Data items
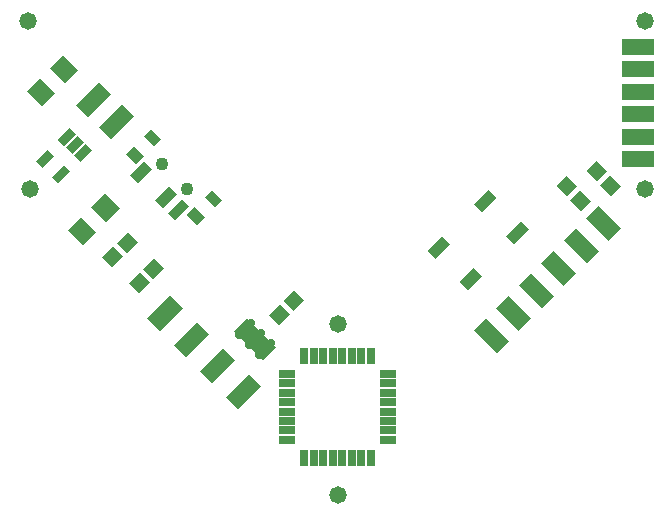
<source format=gbs>
G75*
%MOIN*%
%OFA0B0*%
%FSLAX25Y25*%
%IPPOS*%
%LPD*%
%AMOC8*
5,1,8,0,0,1.08239X$1,22.5*
%
%ADD10C,0.05800*%
%ADD11R,0.05131X0.04737*%
%ADD12R,0.07099X0.06312*%
%ADD13R,0.05800X0.03000*%
%ADD14R,0.03000X0.05800*%
%ADD15R,0.03800X0.06800*%
%ADD16C,0.02572*%
%ADD17R,0.13760X0.06040*%
%ADD18R,0.10800X0.05800*%
%ADD19R,0.02965X0.05524*%
%ADD20R,0.03556X0.06706*%
%ADD21R,0.04737X0.03162*%
%ADD22R,0.04737X0.03950*%
%ADD23C,0.04343*%
D10*
X0203333Y0081875D03*
X0203333Y0138750D03*
X0100833Y0183750D03*
X0100208Y0240000D03*
X0305833Y0240000D03*
X0305833Y0183750D03*
D11*
G36*
X0294311Y0188622D02*
X0297938Y0184995D01*
X0294589Y0181646D01*
X0290962Y0185273D01*
X0294311Y0188622D01*
G37*
G36*
X0289578Y0193354D02*
X0293205Y0189727D01*
X0289856Y0186378D01*
X0286229Y0190005D01*
X0289578Y0193354D01*
G37*
G36*
X0279578Y0188354D02*
X0283205Y0184727D01*
X0279856Y0181378D01*
X0276229Y0185005D01*
X0279578Y0188354D01*
G37*
G36*
X0284311Y0183622D02*
X0287938Y0179995D01*
X0284589Y0176646D01*
X0280962Y0180273D01*
X0284311Y0183622D01*
G37*
G36*
X0185337Y0146602D02*
X0188964Y0150229D01*
X0192313Y0146880D01*
X0188686Y0143253D01*
X0185337Y0146602D01*
G37*
G36*
X0180604Y0141870D02*
X0184231Y0145497D01*
X0187580Y0142148D01*
X0183953Y0138521D01*
X0180604Y0141870D01*
G37*
G36*
X0145438Y0157505D02*
X0141811Y0153878D01*
X0138462Y0157227D01*
X0142089Y0160854D01*
X0145438Y0157505D01*
G37*
G36*
X0140705Y0152773D02*
X0137078Y0149146D01*
X0133729Y0152495D01*
X0137356Y0156122D01*
X0140705Y0152773D01*
G37*
G36*
X0124979Y0161245D02*
X0128606Y0164872D01*
X0131955Y0161523D01*
X0128328Y0157896D01*
X0124979Y0161245D01*
G37*
G36*
X0129712Y0165977D02*
X0133339Y0169604D01*
X0136688Y0166255D01*
X0133061Y0162628D01*
X0129712Y0165977D01*
G37*
D12*
G36*
X0118463Y0165112D02*
X0113445Y0170130D01*
X0117909Y0174594D01*
X0122927Y0169576D01*
X0118463Y0165112D01*
G37*
G36*
X0126258Y0172906D02*
X0121240Y0177924D01*
X0125704Y0182388D01*
X0130722Y0177370D01*
X0126258Y0172906D01*
G37*
G36*
X0104713Y0211362D02*
X0099695Y0216380D01*
X0104159Y0220844D01*
X0109177Y0215826D01*
X0104713Y0211362D01*
G37*
G36*
X0112508Y0219156D02*
X0107490Y0224174D01*
X0111954Y0228638D01*
X0116972Y0223620D01*
X0112508Y0219156D01*
G37*
D13*
X0186433Y0100226D03*
X0186433Y0103376D03*
X0186433Y0106526D03*
X0186433Y0109675D03*
X0186433Y0112825D03*
X0186433Y0115974D03*
X0186433Y0119124D03*
X0186433Y0122274D03*
X0220233Y0122274D03*
X0220233Y0119124D03*
X0220233Y0115974D03*
X0220233Y0112825D03*
X0220233Y0109675D03*
X0220233Y0106526D03*
X0220233Y0103376D03*
X0220233Y0100226D03*
D14*
X0214357Y0094350D03*
X0211207Y0094350D03*
X0208058Y0094350D03*
X0204908Y0094350D03*
X0201759Y0094350D03*
X0198609Y0094350D03*
X0195459Y0094350D03*
X0192310Y0094350D03*
X0192310Y0128150D03*
X0195459Y0128150D03*
X0198609Y0128150D03*
X0201759Y0128150D03*
X0204908Y0128150D03*
X0208058Y0128150D03*
X0211207Y0128150D03*
X0214357Y0128150D03*
D15*
G36*
X0246673Y0150047D02*
X0243986Y0152734D01*
X0248793Y0157541D01*
X0251480Y0154854D01*
X0246673Y0150047D01*
G37*
G36*
X0236067Y0160653D02*
X0233380Y0163340D01*
X0238187Y0168147D01*
X0240874Y0165460D01*
X0236067Y0160653D01*
G37*
G36*
X0262230Y0165603D02*
X0259543Y0168290D01*
X0264350Y0173097D01*
X0267037Y0170410D01*
X0262230Y0165603D01*
G37*
G36*
X0251623Y0176209D02*
X0248936Y0178896D01*
X0253743Y0183703D01*
X0256430Y0181016D01*
X0251623Y0176209D01*
G37*
D16*
X0181199Y0132434D02*
X0177149Y0128384D01*
X0173808Y0131725D02*
X0177858Y0135775D01*
X0174518Y0139116D02*
X0170468Y0135066D01*
D17*
G36*
X0178562Y0126764D02*
X0168833Y0136493D01*
X0173104Y0140764D01*
X0182833Y0131035D01*
X0178562Y0126764D01*
G37*
D18*
G36*
X0157465Y0123233D02*
X0165100Y0130868D01*
X0169201Y0126767D01*
X0161566Y0119132D01*
X0157465Y0123233D01*
G37*
G36*
X0148715Y0131983D02*
X0156350Y0139618D01*
X0160451Y0135517D01*
X0152816Y0127882D01*
X0148715Y0131983D01*
G37*
G36*
X0139965Y0140733D02*
X0147600Y0148368D01*
X0151701Y0144267D01*
X0144066Y0136632D01*
X0139965Y0140733D01*
G37*
G36*
X0166215Y0114483D02*
X0173850Y0122118D01*
X0177951Y0118017D01*
X0170316Y0110382D01*
X0166215Y0114483D01*
G37*
G36*
X0252816Y0140868D02*
X0260451Y0133233D01*
X0256350Y0129132D01*
X0248715Y0136767D01*
X0252816Y0140868D01*
G37*
G36*
X0260316Y0148368D02*
X0267951Y0140733D01*
X0263850Y0136632D01*
X0256215Y0144267D01*
X0260316Y0148368D01*
G37*
G36*
X0267816Y0155868D02*
X0275451Y0148233D01*
X0271350Y0144132D01*
X0263715Y0151767D01*
X0267816Y0155868D01*
G37*
G36*
X0275316Y0163368D02*
X0282951Y0155733D01*
X0278850Y0151632D01*
X0271215Y0159267D01*
X0275316Y0163368D01*
G37*
G36*
X0282816Y0170868D02*
X0290451Y0163233D01*
X0286350Y0159132D01*
X0278715Y0166767D01*
X0282816Y0170868D01*
G37*
G36*
X0290316Y0178368D02*
X0297951Y0170733D01*
X0293850Y0166632D01*
X0286215Y0174267D01*
X0290316Y0178368D01*
G37*
X0303333Y0193750D03*
X0303333Y0201250D03*
X0303333Y0208750D03*
X0303333Y0216250D03*
X0303333Y0223750D03*
X0303333Y0231250D03*
G36*
X0123715Y0204483D02*
X0131350Y0212118D01*
X0135451Y0208017D01*
X0127816Y0200382D01*
X0123715Y0204483D01*
G37*
G36*
X0116215Y0211983D02*
X0123850Y0219618D01*
X0127951Y0215517D01*
X0120316Y0207882D01*
X0116215Y0211983D01*
G37*
D19*
G36*
X0112153Y0198264D02*
X0110058Y0200359D01*
X0113963Y0204264D01*
X0116058Y0202169D01*
X0112153Y0198264D01*
G37*
G36*
X0114798Y0195619D02*
X0112703Y0197714D01*
X0116608Y0201619D01*
X0118703Y0199524D01*
X0114798Y0195619D01*
G37*
G36*
X0117442Y0192975D02*
X0115347Y0195070D01*
X0119252Y0198975D01*
X0121347Y0196880D01*
X0117442Y0192975D01*
G37*
G36*
X0110204Y0185736D02*
X0108109Y0187831D01*
X0112014Y0191736D01*
X0114109Y0189641D01*
X0110204Y0185736D01*
G37*
G36*
X0104914Y0191025D02*
X0102819Y0193120D01*
X0106724Y0197025D01*
X0108819Y0194930D01*
X0104914Y0191025D01*
G37*
D20*
G36*
X0136710Y0185889D02*
X0134195Y0188404D01*
X0138936Y0193145D01*
X0141451Y0190630D01*
X0136710Y0185889D01*
G37*
G36*
X0145061Y0177537D02*
X0142546Y0180052D01*
X0147287Y0184793D01*
X0149802Y0182278D01*
X0145061Y0177537D01*
G37*
G36*
X0149237Y0173361D02*
X0146722Y0175876D01*
X0151463Y0180617D01*
X0153978Y0178102D01*
X0149237Y0173361D01*
G37*
D21*
G36*
X0161347Y0183540D02*
X0164695Y0180192D01*
X0162459Y0177956D01*
X0159111Y0181304D01*
X0161347Y0183540D01*
G37*
G36*
X0141025Y0203862D02*
X0144373Y0200514D01*
X0142137Y0198278D01*
X0138789Y0201626D01*
X0141025Y0203862D01*
G37*
D22*
G36*
X0135458Y0198294D02*
X0138805Y0194947D01*
X0136012Y0192154D01*
X0132665Y0195501D01*
X0135458Y0198294D01*
G37*
G36*
X0155780Y0177972D02*
X0159127Y0174625D01*
X0156334Y0171832D01*
X0152987Y0175179D01*
X0155780Y0177972D01*
G37*
D23*
X0153134Y0183949D03*
X0144783Y0192301D03*
M02*

</source>
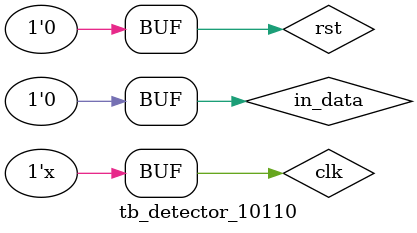
<source format=v>
module tb_detector_10110;
		reg clk;
		reg rst;
		reg in_data;
		wire sq_detected;
		wire [2:0]state;



	detector_10110 uut0 (       .clk(clk),
	                            .reset(rst),
	                            .in_data(in_data),
	                            .sq_detected(sq_detected),
	                            .state(state)
	    );

	    initial
	    begin
	            clk=1;
	            in_data=0;
	            rst=0;

	            #5;
	            rst=1;
	            in_data=$random;

	            #4;
	            rst=0;
	            in_data=$random;

	            #10;
	            in_data=1;

	            #10;
	            in_data=0;

	            #10;
	            in_data=1;

	            #10;
	            in_data=1;

	            #10;
	            in_data=0;

	            #10;
	            in_data=1;

	            #10;
	            in_data=1'bx;

	            #10;
	            in_data=$random;

	            #10;
	            in_data=0;
	    end

	            always #5 clk=~clk;

endmodule
</source>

» Exercise prompt
Copy the stretch of the records above that runs from the line with "X0267816Y0155868D01*" through the line with "X0136012Y0192154D01*". Both end lines belong in the copy, and nothing else does.

» Result
X0267816Y0155868D01*
G37*
G36*
X0275316Y0163368D02*
X0282951Y0155733D01*
X0278850Y0151632D01*
X0271215Y0159267D01*
X0275316Y0163368D01*
G37*
G36*
X0282816Y0170868D02*
X0290451Y0163233D01*
X0286350Y0159132D01*
X0278715Y0166767D01*
X0282816Y0170868D01*
G37*
G36*
X0290316Y0178368D02*
X0297951Y0170733D01*
X0293850Y0166632D01*
X0286215Y0174267D01*
X0290316Y0178368D01*
G37*
X0303333Y0193750D03*
X0303333Y0201250D03*
X0303333Y0208750D03*
X0303333Y0216250D03*
X0303333Y0223750D03*
X0303333Y0231250D03*
G36*
X0123715Y0204483D02*
X0131350Y0212118D01*
X0135451Y0208017D01*
X0127816Y0200382D01*
X0123715Y0204483D01*
G37*
G36*
X0116215Y0211983D02*
X0123850Y0219618D01*
X0127951Y0215517D01*
X0120316Y0207882D01*
X0116215Y0211983D01*
G37*
D19*
G36*
X0112153Y0198264D02*
X0110058Y0200359D01*
X0113963Y0204264D01*
X0116058Y0202169D01*
X0112153Y0198264D01*
G37*
G36*
X0114798Y0195619D02*
X0112703Y0197714D01*
X0116608Y0201619D01*
X0118703Y0199524D01*
X0114798Y0195619D01*
G37*
G36*
X0117442Y0192975D02*
X0115347Y0195070D01*
X0119252Y0198975D01*
X0121347Y0196880D01*
X0117442Y0192975D01*
G37*
G36*
X0110204Y0185736D02*
X0108109Y0187831D01*
X0112014Y0191736D01*
X0114109Y0189641D01*
X0110204Y0185736D01*
G37*
G36*
X0104914Y0191025D02*
X0102819Y0193120D01*
X0106724Y0197025D01*
X0108819Y0194930D01*
X0104914Y0191025D01*
G37*
D20*
G36*
X0136710Y0185889D02*
X0134195Y0188404D01*
X0138936Y0193145D01*
X0141451Y0190630D01*
X0136710Y0185889D01*
G37*
G36*
X0145061Y0177537D02*
X0142546Y0180052D01*
X0147287Y0184793D01*
X0149802Y0182278D01*
X0145061Y0177537D01*
G37*
G36*
X0149237Y0173361D02*
X0146722Y0175876D01*
X0151463Y0180617D01*
X0153978Y0178102D01*
X0149237Y0173361D01*
G37*
D21*
G36*
X0161347Y0183540D02*
X0164695Y0180192D01*
X0162459Y0177956D01*
X0159111Y0181304D01*
X0161347Y0183540D01*
G37*
G36*
X0141025Y0203862D02*
X0144373Y0200514D01*
X0142137Y0198278D01*
X0138789Y0201626D01*
X0141025Y0203862D01*
G37*
D22*
G36*
X0135458Y0198294D02*
X0138805Y0194947D01*
X0136012Y0192154D01*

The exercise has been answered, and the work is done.